**Selected extract:**
* Begin *

I wanted a stick to your ribs breakfast today because I'm going to be skipping lunch. So I made "Oh Boy!" Waffles. I got this recipe from my mother in 2002 when she gave me an electric waffle iron for Christmas. (By the way Mom.....6+ years later, that thing is still chugging along perfectly!)

Here's a few of them before maple syrup and butter.
Oh Boy! Waffles
2 1/4 cups all-purpose flour
4 teaspoons baking powder
3/4 teaspoon salt
2 teaspoons sugar
2 ea egg
2 1/4 cups milk
3/4 cup salad oil

Sift together dry ingredients. Combine liquid ingredients*; add to dry mix***. Bake in pre-heated baker.

Use a 3/4 cup batter** and set a timer for 5 minutes. Flip and cook for 1 minute more or until golden brown.

*I have found it makes a difference when I whisk the eggs while slowly adding the oil to make an emulsion before adding the milk.

**Specific to the Toastmaster Waffle Baker we are using. Yours may be more or less.

* End *

**Task instructions:**
1 > In the waffle recipe, reproduce the passage from "Sift together dry" up to and including "adding the milk.", swapping "whisk" for "beat".
2 > Continue the waffle recipe with the text that would come after its final sentence.

**Given data:**
* Begin *

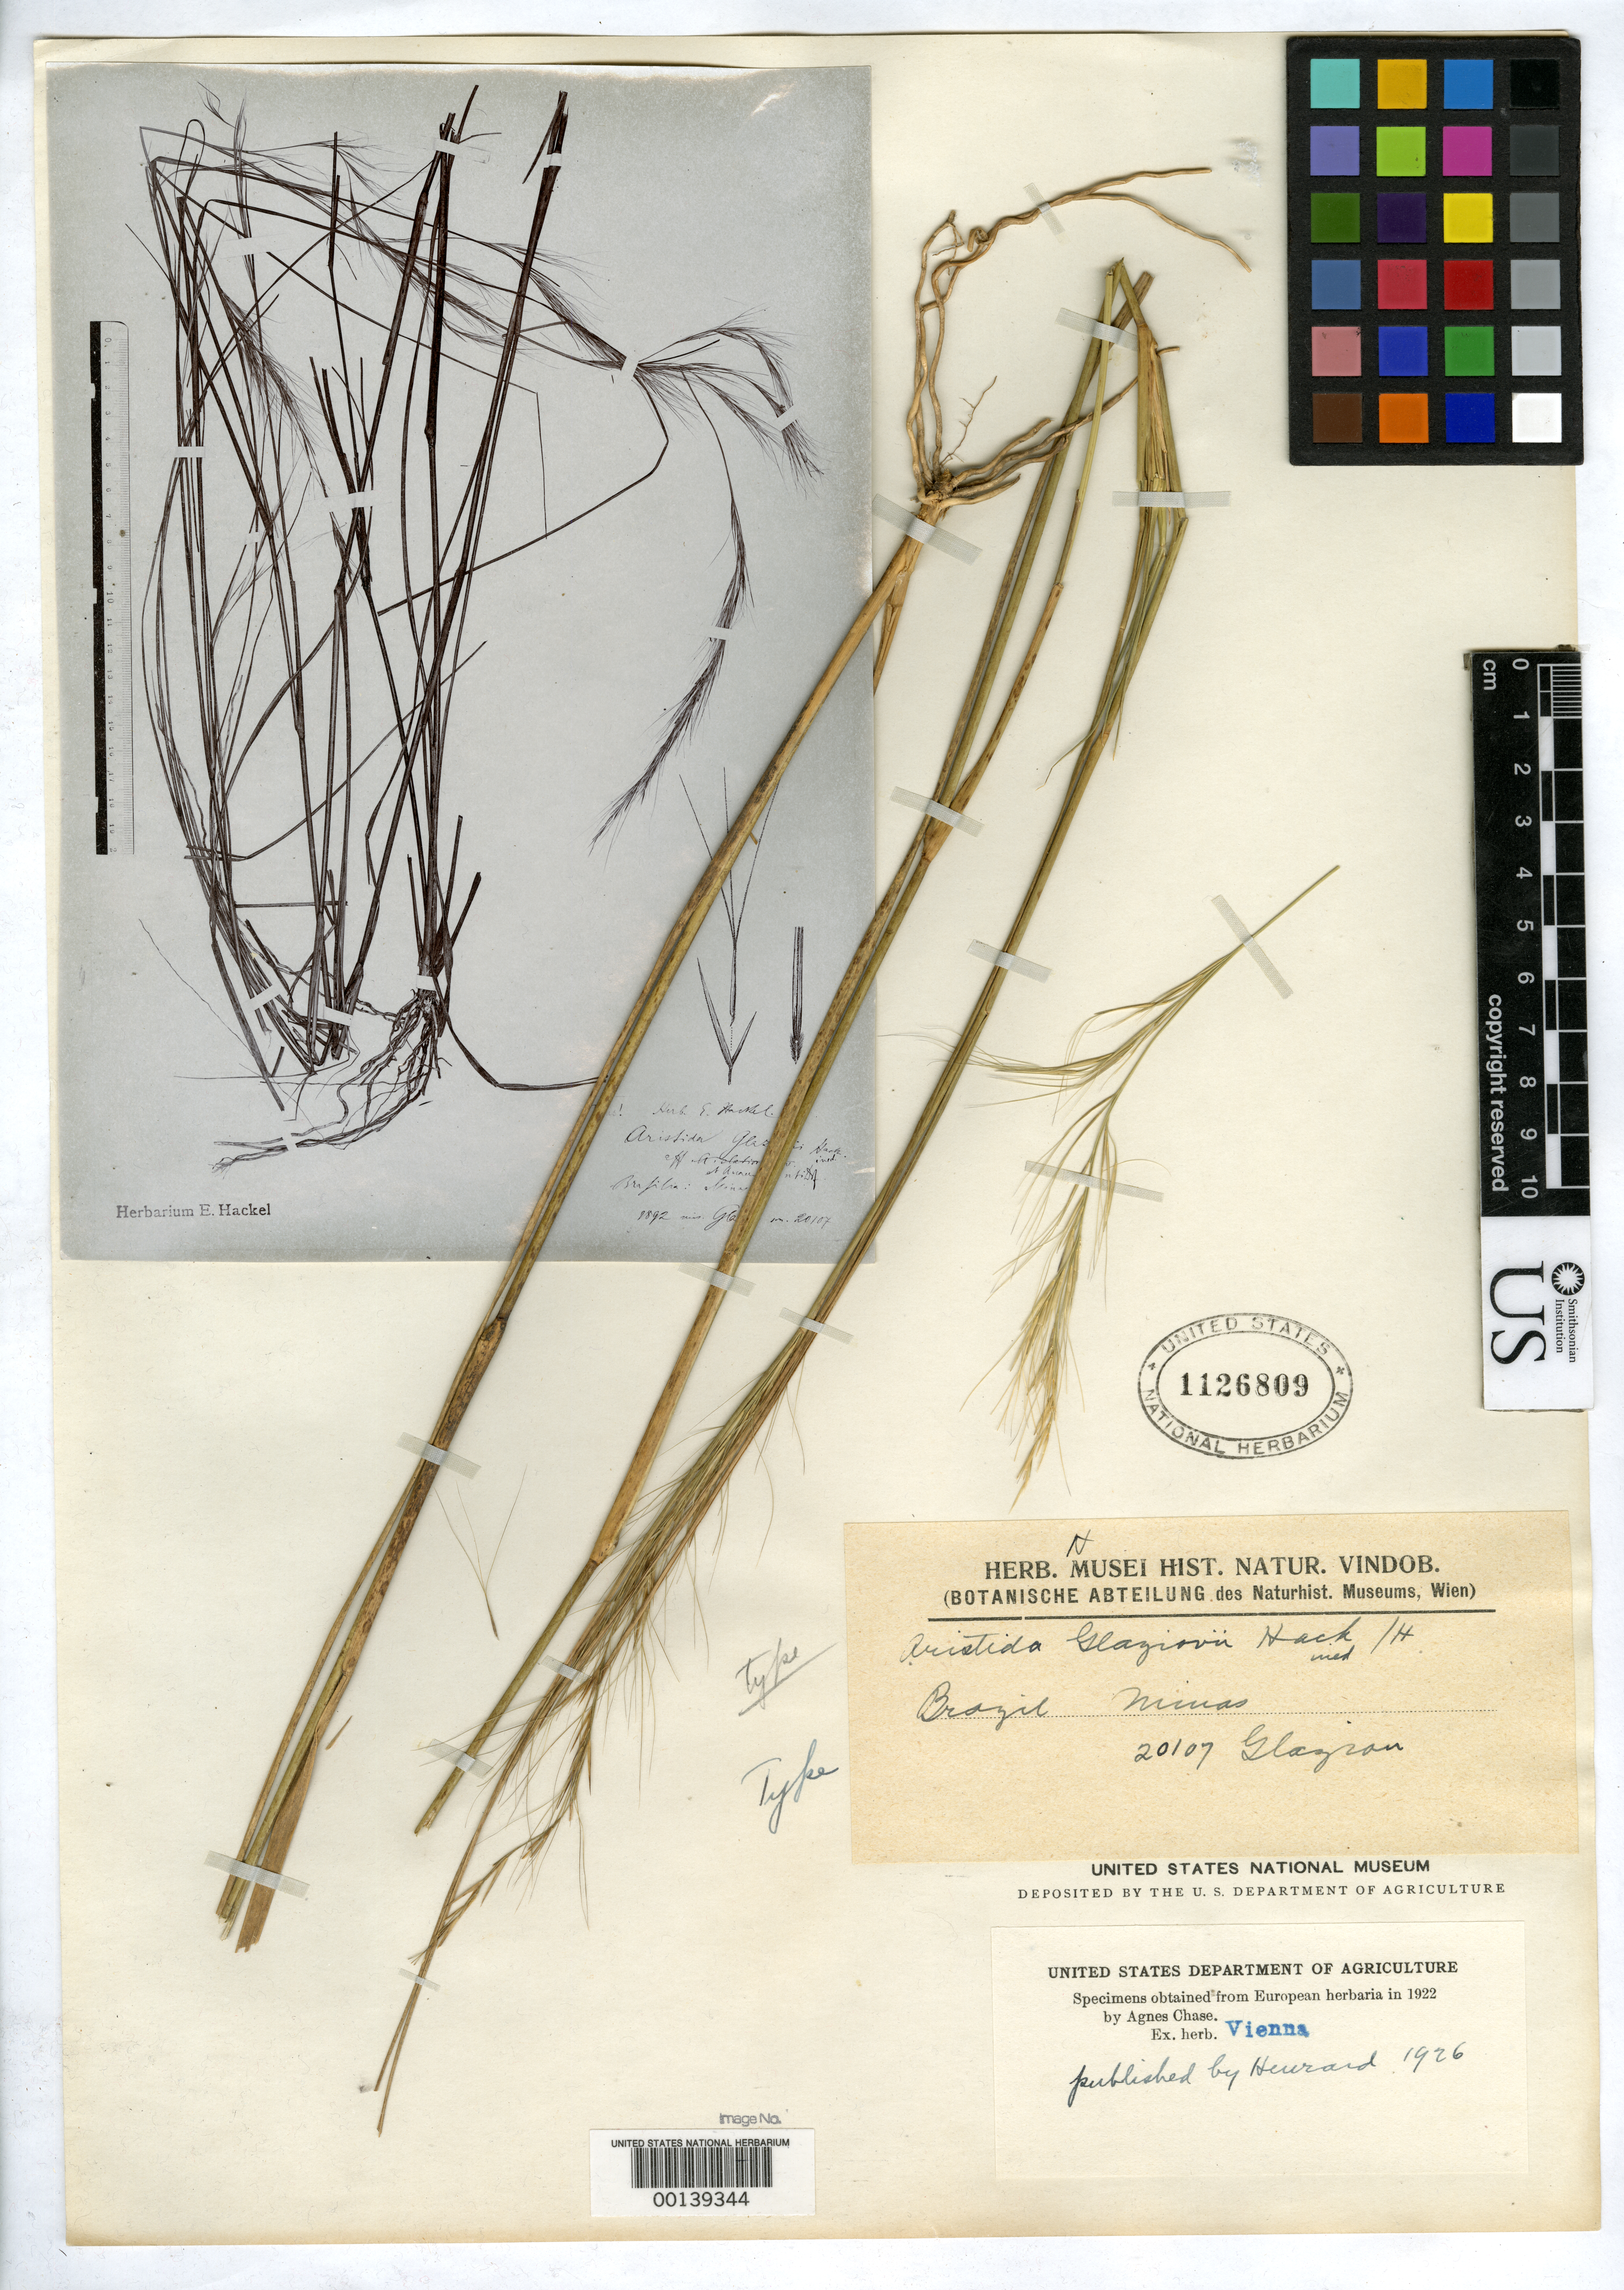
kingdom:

* End *

**Solved tasks:**
1 >
Sift together dry ingredients. Combine liquid ingredients*; add to dry mix***. Bake in pre-heated baker.

Use a 3/4 cup batter** and set a timer for 5 minutes. Flip and cook for 1 minute more or until golden brown.

*I have found it makes a difference when I beat the eggs while slowly adding the oil to make an emulsion before adding the milk.

2 >
***Don't over mix this. Alton Brown's show on waffles warned that over mixing the liquid and dry ingredients changes the glutens to make them tough or something like glue. Let the mix sit for 5-10 minutes.

This isn't my mother's creation, it's just the recipe she and I use. Don't know who to give credit for it, since there are several sources around the Internet. These come out crispy and taste perfect. They freeze well so make extras and pop a 1/4 of one in the toaster for a quick breakfast during the week. Beats the hell out of eggos!

Friday, May 22, 2009

Beef Tenderloin with Creole Brandy Sauce

Let's just cut to the chase and get the food porn out of the way.
Tonight's menu was

Beef Tenderloin with Creole Sauce
Smoky Mountain Cafe's Summer Corn**
Roasted Potatoes with Garlic & Rosemary
Grilled Garlic Bread

**(One of the easiest, best side dishes ever. Katherine is a fellow food blogger who is awesome! Check her blog out.)

Start with a whole beef tenderloin. We got this one for a steal at because it was close dated. Yeah, we paid $45 (basically the cost of 3 people eating at Applebee's) for fillet mignon for 6-7 people. Not to mention I'll get at least a couple of incredible burgers by grinding up the scraps in an 80/20 mix.
So instead of "beef from the discount rack" we were having hand trimmed steaks. Say it out loud. Hand trimmed steaks. It just sounds fancy doesn't it? Like "rich Corinthian leather".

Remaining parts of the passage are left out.